**TASK GOAL:** Transcribe the stretch from the start of the entries below through the line containing "16: (22, 2)", both ends included, leaving the picture out of your answer.

↓↓↓

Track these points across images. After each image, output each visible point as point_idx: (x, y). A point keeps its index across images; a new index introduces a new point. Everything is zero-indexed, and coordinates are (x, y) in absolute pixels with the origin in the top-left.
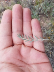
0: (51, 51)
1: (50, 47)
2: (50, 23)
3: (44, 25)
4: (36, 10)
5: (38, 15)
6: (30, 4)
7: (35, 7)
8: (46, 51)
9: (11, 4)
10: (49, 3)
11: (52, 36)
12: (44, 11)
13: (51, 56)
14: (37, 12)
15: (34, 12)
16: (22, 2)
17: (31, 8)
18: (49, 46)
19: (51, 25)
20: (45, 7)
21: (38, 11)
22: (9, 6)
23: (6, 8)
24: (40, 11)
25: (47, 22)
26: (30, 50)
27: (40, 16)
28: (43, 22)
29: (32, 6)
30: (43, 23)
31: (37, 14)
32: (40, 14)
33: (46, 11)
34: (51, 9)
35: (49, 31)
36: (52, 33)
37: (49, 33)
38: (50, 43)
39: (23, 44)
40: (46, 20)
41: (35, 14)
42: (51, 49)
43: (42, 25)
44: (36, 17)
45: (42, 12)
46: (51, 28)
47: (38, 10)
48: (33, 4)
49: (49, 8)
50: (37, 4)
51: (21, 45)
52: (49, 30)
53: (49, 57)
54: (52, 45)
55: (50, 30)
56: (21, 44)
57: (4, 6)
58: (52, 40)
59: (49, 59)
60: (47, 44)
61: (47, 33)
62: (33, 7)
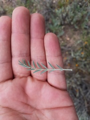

↑↑↑

**EXERCISE SOLUTION:**
Track these points across images. After each image, output each visible point as point_idx: (x, y). A point keeps its index across images; a new index introduces a new point. Everything is zero-indexed, and coordinates are (x, y) in absolute pixels with the origin in the top-left.
0: (51, 51)
1: (50, 47)
2: (50, 23)
3: (44, 25)
4: (36, 10)
5: (38, 15)
6: (30, 4)
7: (35, 7)
8: (46, 51)
9: (11, 4)
10: (49, 3)
11: (52, 36)
12: (44, 11)
13: (51, 56)
14: (37, 12)
15: (34, 12)
16: (22, 2)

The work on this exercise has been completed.